**Given text**
The greatest hurdle Sparta faced in the Peloponnesian War was waning social energy. To defeat the Athenians required the destruction of their empire, and that required sending troops outside the Peloponnesus. Unfortunately, few Spartans were willing to go so far—it was a risk, after all, since the Messenians could always revolt.
During the early Peloponnesian War, only one man in Sparta appears to have understood the strategic situation. Brasidas was a former ephor who constantly pressed for more aggressive action. Attached to the Spartan fleet as an advisor, he nearly browbeat the commander into burning the Piraeus; when the Athenians occupied Pylos, he led an amphibious landing against their fortifications. Brasidas was eventually given an army and allowed to campaign in the Aegean, where he captured the city of Amphipolis. Cleon and Brasidas met in battle in 424 B.C., and Brasidas outmaneuvered his Athenian counterpart, killing Cleon and routing his army, but dying himself. With Brasidas’ death, the Spartans were much more interested in peace.
Brasidas’ army, however, was something radically new. Unwilling to send large numbers of Spartans so far abroad, the ephors only allowed Brasidas to take mercenaries, Helots, and a handful of Spartan officers. When Sparta dispatched troops to Syracuse, the force was substantially the same except that only one Spartan accompanied the mission, a man named Gylippus.
Gylippus belonged to a new class of Spartans, mothaces, sons of a Spartan father and a Helot mother. Another, unnamed class consisted of men raised as Spartans but who could not afford membership in one of the public messes and so were excluded from politics. Both of these categories of men were ranked slightly below pure-blood Spartans, and they brought the energy required to lead Sparta to victory over Athens.

**Requirement 1**
Write out every one of the chart rows below word for word, omitting the pictures from your answer.
The passage above and the rows that follow are separate, unrelated material.

**Data for this exercise**
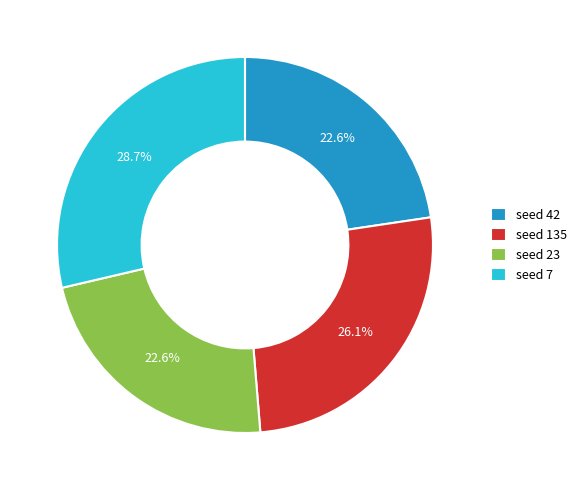

What is the ratio of the value at seed 135 to the value at seed 23?

1.2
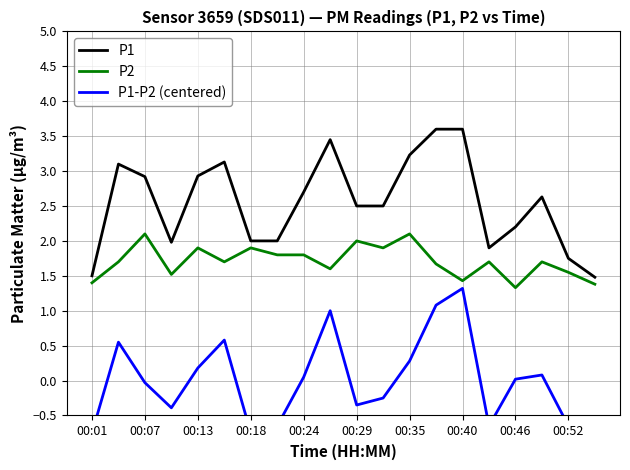

True or false: P2 has a value of 0.6 at 00:29.

False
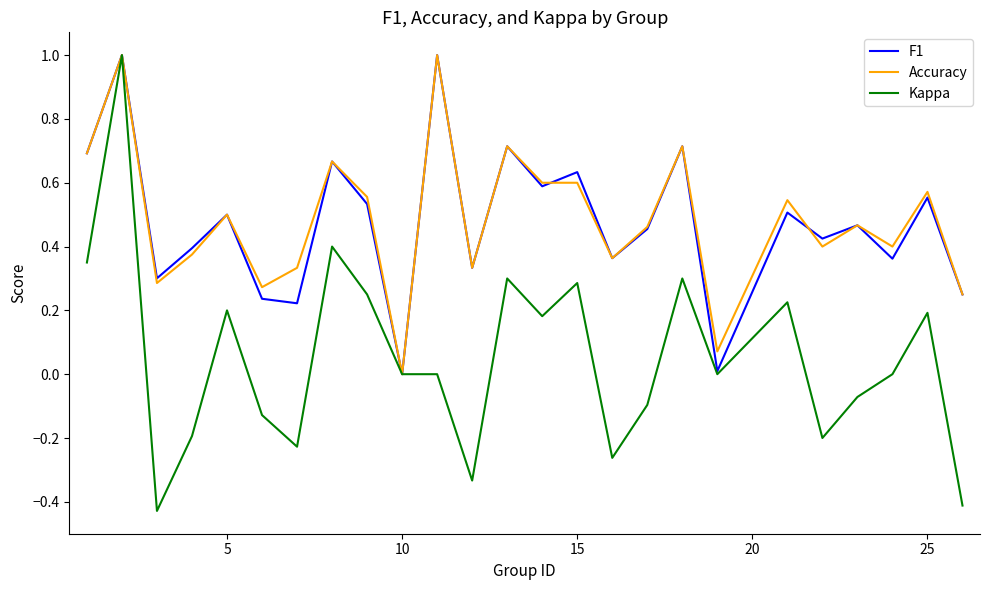

Which series has the largest range (max minus min)?

Kappa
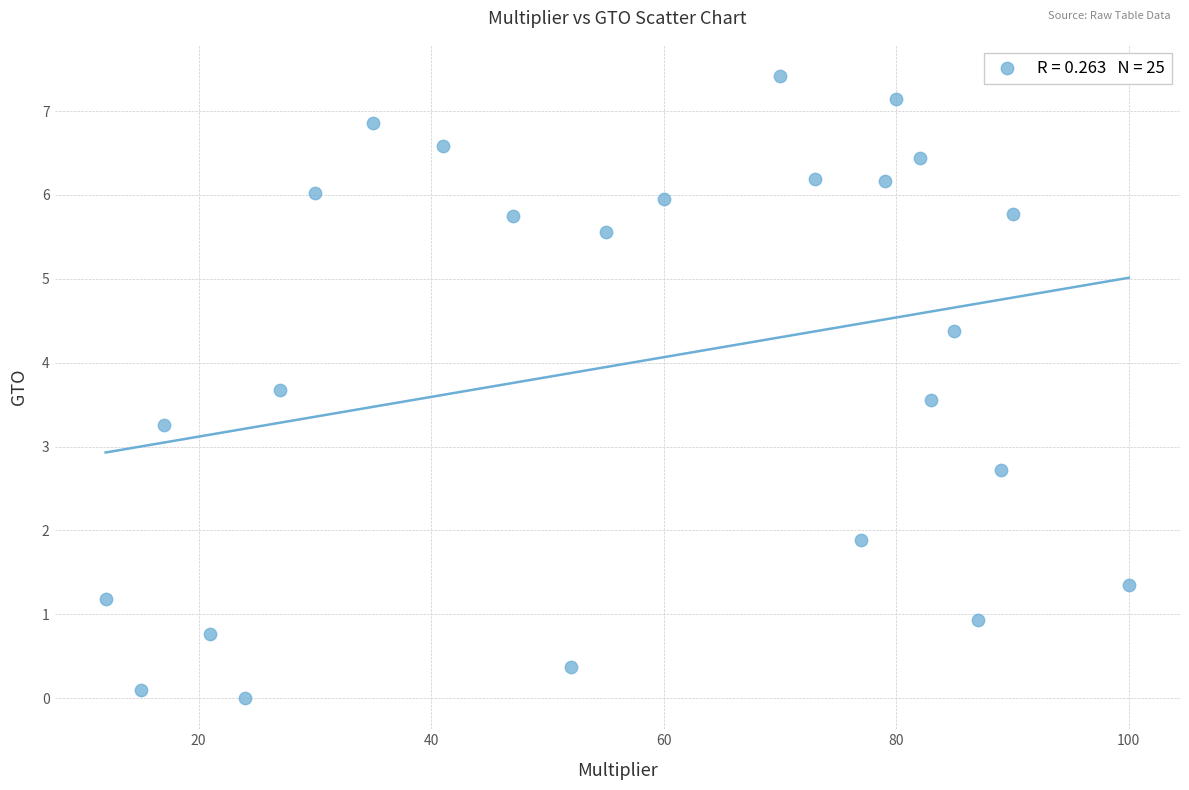

What is the range of X values (max minus min)?

88.0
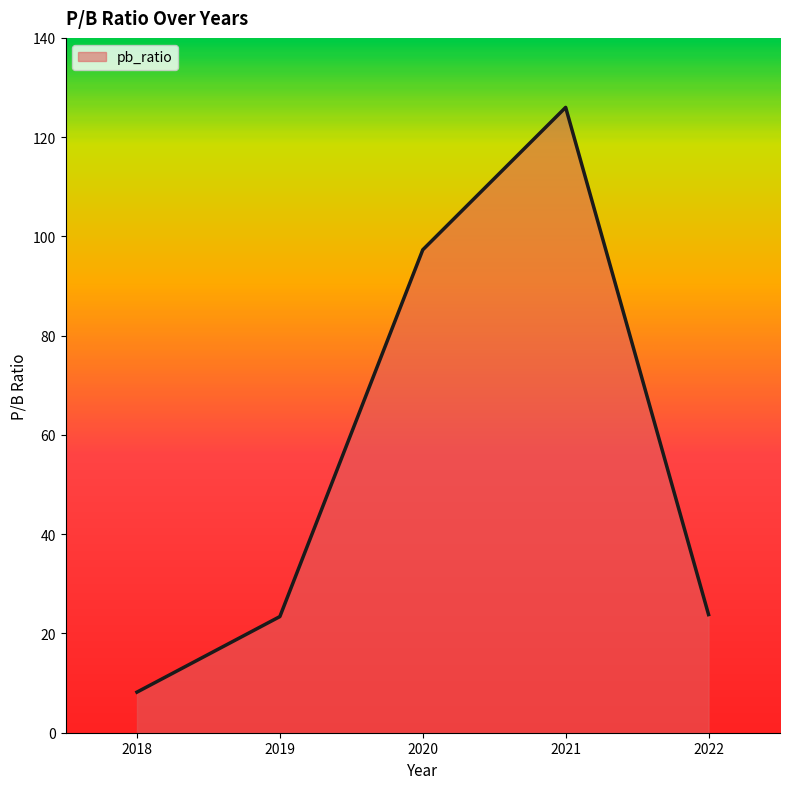

Is it true that the value at 2022 is 23.8?

True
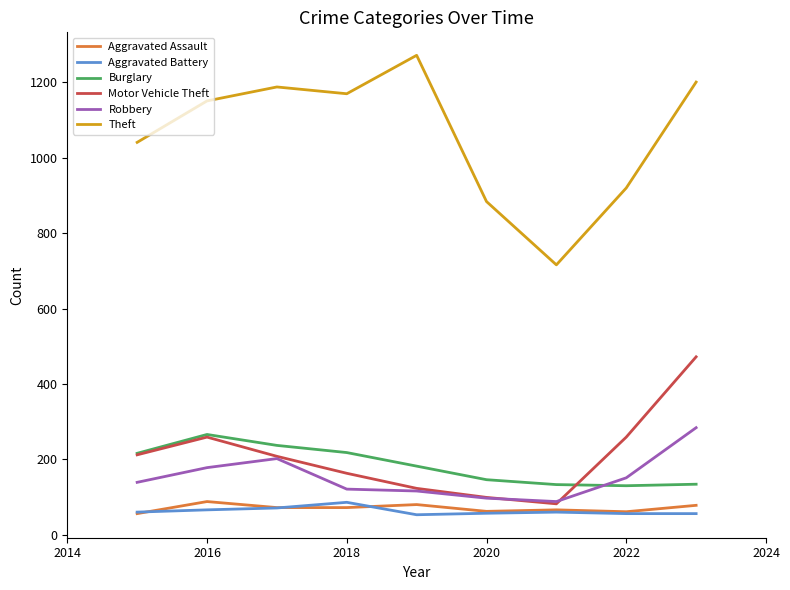

True or false: Aggravated Battery and Theft intersect in this chart.

False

**Requirement 2**
Using the Sparta passage, state whether each statement agrees with it: (a) Brasidas captured the city of Amphipolis; (b) several Spartans accompanied the mission to Syracuse; (c) mothaces were sons of a Helot father and a Spartan mother. Answer each with yes or no and quote the deciding words.

**Reply 1**
What is the ratio of the value at seed 135 to the value at seed 23?

1.2

True or false: P2 has a value of 0.6 at 00:29.

False

Which series has the largest range (max minus min)?

Kappa

What is the range of X values (max minus min)?

88.0

Is it true that the value at 2022 is 23.8?

True

True or false: Aggravated Battery and Theft intersect in this chart.

False

**Reply 2**
(a) Yes: "where he captured the city of Amphipolis"
(b) No: "only one Spartan accompanied the mission, a man named Gylippus"
(c) No: "sons of a Spartan father and a Helot mother"